======== SUPPLIED RECORDS ========

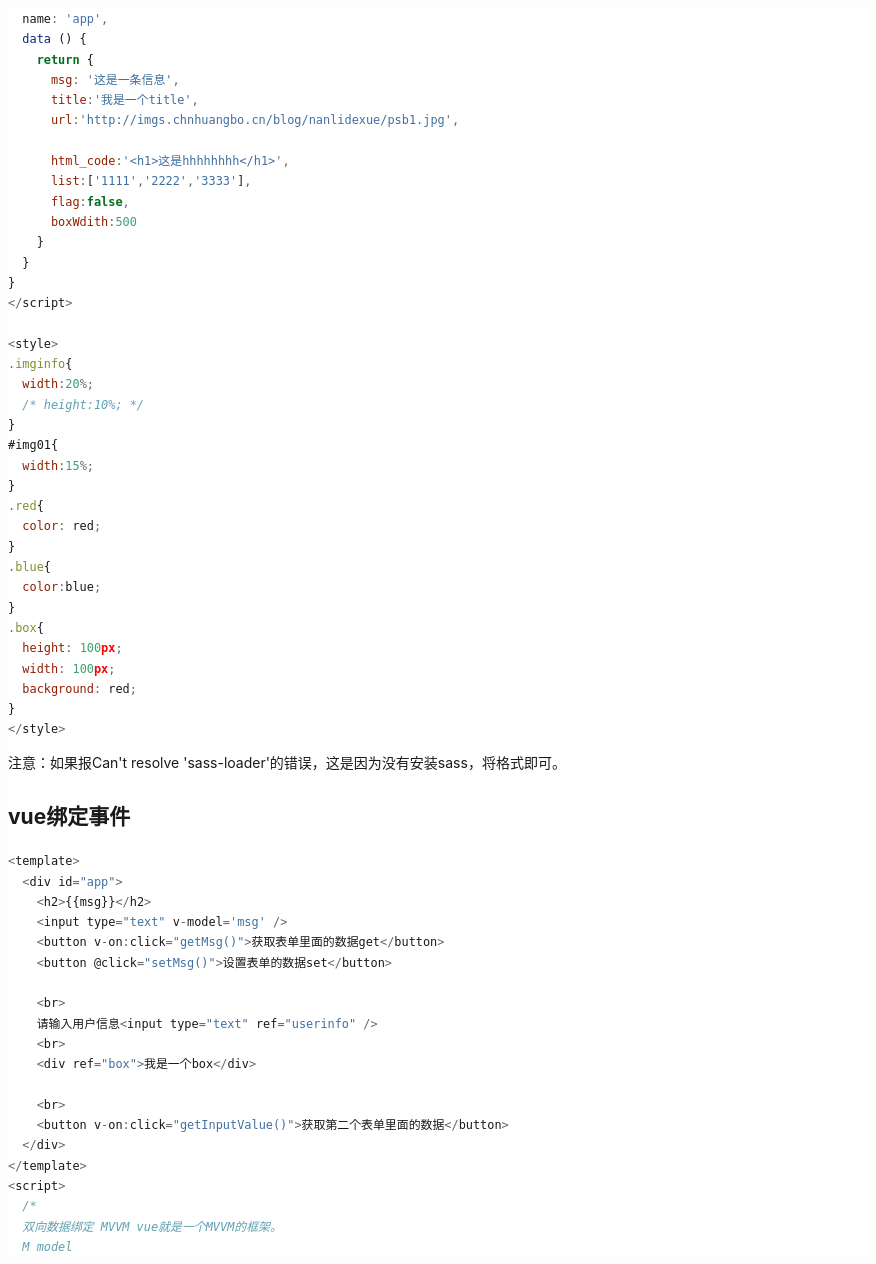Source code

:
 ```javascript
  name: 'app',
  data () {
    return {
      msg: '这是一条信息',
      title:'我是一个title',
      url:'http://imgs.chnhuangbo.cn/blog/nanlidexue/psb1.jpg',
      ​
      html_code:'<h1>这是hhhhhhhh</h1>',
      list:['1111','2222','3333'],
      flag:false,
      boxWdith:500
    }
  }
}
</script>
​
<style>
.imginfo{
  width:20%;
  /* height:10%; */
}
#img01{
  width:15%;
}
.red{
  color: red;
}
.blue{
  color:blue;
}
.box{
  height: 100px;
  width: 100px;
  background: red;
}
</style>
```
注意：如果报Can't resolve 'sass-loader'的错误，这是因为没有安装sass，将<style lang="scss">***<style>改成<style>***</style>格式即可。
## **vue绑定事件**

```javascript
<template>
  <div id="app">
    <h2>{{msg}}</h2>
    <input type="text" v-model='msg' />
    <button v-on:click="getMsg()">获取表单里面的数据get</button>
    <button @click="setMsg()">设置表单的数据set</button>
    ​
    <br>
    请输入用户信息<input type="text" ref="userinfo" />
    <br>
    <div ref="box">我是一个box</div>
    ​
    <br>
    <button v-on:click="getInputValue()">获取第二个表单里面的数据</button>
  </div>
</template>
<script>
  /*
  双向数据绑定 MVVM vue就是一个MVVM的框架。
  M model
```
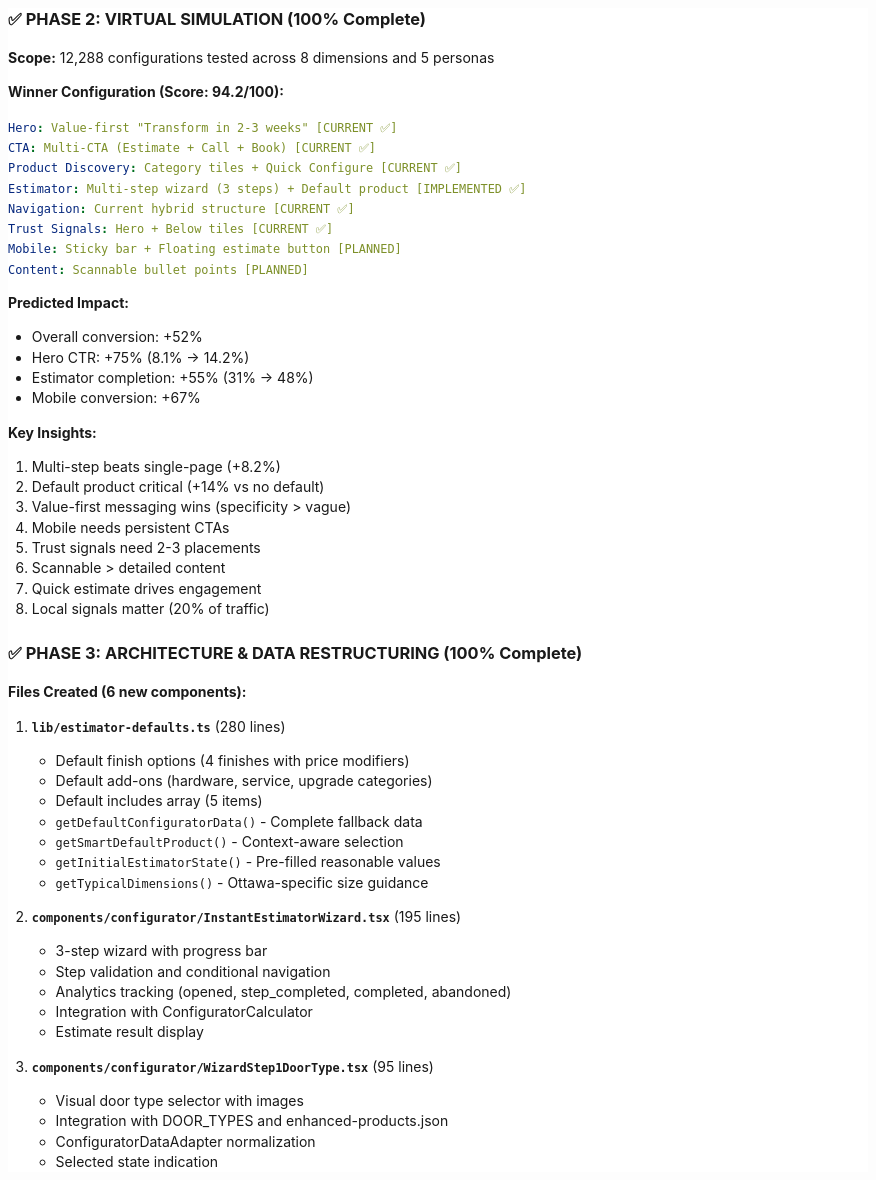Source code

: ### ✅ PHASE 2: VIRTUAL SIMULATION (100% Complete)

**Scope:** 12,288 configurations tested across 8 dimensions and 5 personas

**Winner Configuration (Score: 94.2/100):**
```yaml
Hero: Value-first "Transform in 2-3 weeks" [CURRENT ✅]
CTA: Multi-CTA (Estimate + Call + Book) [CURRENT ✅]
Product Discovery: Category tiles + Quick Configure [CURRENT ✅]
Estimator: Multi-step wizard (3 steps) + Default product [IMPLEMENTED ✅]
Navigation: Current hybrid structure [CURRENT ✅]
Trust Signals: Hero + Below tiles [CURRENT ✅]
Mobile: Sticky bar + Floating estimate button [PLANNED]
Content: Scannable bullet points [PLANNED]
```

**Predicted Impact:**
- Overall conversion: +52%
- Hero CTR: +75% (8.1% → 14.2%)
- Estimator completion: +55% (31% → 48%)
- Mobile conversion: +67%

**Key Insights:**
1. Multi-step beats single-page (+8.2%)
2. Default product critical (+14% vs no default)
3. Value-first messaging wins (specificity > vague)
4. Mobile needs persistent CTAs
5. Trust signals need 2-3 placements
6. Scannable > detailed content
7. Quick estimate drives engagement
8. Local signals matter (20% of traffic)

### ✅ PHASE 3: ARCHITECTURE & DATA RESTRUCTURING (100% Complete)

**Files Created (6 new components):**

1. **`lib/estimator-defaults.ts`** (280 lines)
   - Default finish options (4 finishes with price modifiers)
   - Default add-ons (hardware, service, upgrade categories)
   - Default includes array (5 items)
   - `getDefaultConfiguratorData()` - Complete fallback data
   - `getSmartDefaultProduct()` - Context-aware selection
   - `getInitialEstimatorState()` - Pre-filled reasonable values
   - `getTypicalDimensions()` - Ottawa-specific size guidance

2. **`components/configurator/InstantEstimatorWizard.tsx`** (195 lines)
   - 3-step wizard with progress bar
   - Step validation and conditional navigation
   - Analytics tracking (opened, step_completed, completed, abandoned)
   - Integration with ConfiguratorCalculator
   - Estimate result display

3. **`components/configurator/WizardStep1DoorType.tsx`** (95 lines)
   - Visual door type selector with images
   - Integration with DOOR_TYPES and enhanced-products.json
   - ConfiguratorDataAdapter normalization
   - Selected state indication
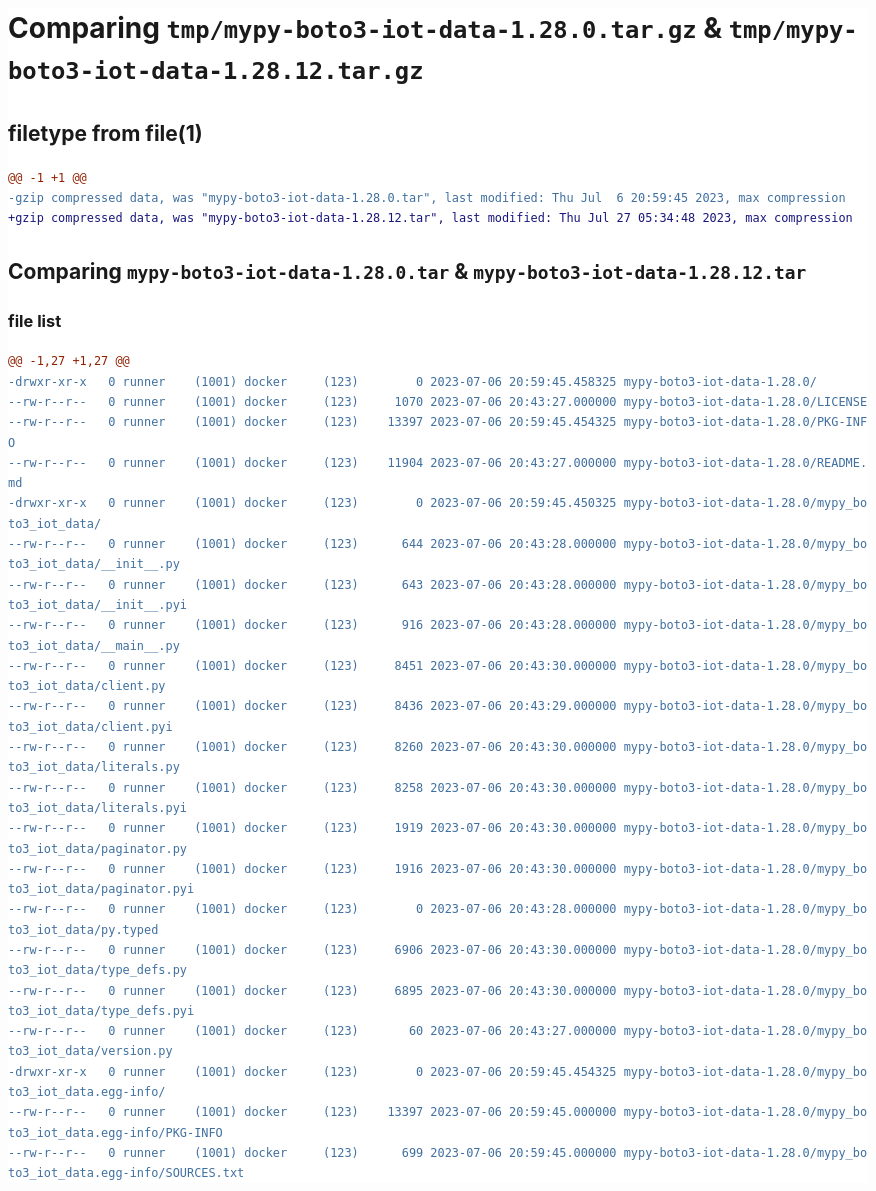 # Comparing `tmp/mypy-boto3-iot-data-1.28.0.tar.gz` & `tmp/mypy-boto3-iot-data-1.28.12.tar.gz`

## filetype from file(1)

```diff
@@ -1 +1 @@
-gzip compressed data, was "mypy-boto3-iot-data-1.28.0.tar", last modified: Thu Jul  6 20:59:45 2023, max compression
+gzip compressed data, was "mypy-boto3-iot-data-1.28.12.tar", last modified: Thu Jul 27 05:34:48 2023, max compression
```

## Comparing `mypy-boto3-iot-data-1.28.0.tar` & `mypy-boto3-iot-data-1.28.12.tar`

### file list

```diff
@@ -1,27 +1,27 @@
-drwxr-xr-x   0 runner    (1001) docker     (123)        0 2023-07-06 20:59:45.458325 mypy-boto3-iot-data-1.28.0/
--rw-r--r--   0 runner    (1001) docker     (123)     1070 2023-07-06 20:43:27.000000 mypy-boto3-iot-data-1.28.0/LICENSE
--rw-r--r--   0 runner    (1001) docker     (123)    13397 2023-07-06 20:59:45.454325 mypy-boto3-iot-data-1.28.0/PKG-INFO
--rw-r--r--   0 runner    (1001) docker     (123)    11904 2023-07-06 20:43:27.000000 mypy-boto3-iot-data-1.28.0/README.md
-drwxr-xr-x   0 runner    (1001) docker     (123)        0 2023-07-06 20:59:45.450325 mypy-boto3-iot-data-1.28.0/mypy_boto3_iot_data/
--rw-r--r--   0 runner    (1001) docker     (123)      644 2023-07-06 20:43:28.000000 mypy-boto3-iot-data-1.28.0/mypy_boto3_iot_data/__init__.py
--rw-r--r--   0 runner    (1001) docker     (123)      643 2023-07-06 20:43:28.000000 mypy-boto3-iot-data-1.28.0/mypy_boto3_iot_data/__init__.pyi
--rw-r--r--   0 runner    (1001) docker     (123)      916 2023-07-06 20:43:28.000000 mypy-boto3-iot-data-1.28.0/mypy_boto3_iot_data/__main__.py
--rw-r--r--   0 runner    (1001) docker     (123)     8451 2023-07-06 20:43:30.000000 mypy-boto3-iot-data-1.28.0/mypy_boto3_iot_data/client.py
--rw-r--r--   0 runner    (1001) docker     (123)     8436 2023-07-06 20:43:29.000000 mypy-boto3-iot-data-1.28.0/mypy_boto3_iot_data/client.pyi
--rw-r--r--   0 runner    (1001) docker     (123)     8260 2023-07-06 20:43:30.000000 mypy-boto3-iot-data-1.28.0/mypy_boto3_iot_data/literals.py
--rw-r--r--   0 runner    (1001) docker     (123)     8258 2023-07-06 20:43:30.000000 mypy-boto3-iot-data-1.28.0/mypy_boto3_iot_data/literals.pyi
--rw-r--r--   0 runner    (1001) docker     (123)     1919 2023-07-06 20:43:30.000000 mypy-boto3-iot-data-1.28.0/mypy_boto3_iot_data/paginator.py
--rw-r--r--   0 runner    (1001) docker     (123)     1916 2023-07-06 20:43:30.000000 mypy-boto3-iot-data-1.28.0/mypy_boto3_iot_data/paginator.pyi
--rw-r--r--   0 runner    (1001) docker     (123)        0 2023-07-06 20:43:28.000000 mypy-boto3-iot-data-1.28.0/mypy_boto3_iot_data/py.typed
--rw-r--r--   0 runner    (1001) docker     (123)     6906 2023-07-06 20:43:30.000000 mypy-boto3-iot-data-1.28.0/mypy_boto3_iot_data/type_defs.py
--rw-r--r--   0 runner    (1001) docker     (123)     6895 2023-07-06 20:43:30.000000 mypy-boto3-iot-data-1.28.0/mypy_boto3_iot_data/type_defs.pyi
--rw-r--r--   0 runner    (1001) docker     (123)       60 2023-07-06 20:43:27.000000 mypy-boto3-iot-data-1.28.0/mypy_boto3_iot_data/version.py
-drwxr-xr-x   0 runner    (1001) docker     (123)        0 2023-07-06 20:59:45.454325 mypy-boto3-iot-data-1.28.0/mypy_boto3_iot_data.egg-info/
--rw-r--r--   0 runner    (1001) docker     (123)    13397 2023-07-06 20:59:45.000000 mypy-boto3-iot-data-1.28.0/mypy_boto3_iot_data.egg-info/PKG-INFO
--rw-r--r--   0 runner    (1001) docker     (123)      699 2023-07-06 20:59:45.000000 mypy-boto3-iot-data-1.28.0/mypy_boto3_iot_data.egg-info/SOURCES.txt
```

========

WHAT YOU ARE ASKED TO DO: Above this instruction are the records; retype exactly the lines from the one containing "6. Scannable > detailed content" up to and including the one containing "- Analytics tracking".

WRITTEN SOLUTION:
6. Scannable > detailed content
7. Quick estimate drives engagement
8. Local signals matter (20% of traffic)

### ✅ PHASE 3: ARCHITECTURE & DATA RESTRUCTURING (100% Complete)

**Files Created (6 new components):**

1. **`lib/estimator-defaults.ts`** (280 lines)
   - Default finish options (4 finishes with price modifiers)
   - Default add-ons (hardware, service, upgrade categories)
   - Default includes array (5 items)
   - `getDefaultConfiguratorData()` - Complete fallback data
   - `getSmartDefaultProduct()` - Context-aware selection
   - `getInitialEstimatorState()` - Pre-filled reasonable values
   - `getTypicalDimensions()` - Ottawa-specific size guidance

2. **`components/configurator/InstantEstimatorWizard.tsx`** (195 lines)
   - 3-step wizard with progress bar
   - Step validation and conditional navigation
   - Analytics tracking (opened, step_completed, completed, abandoned)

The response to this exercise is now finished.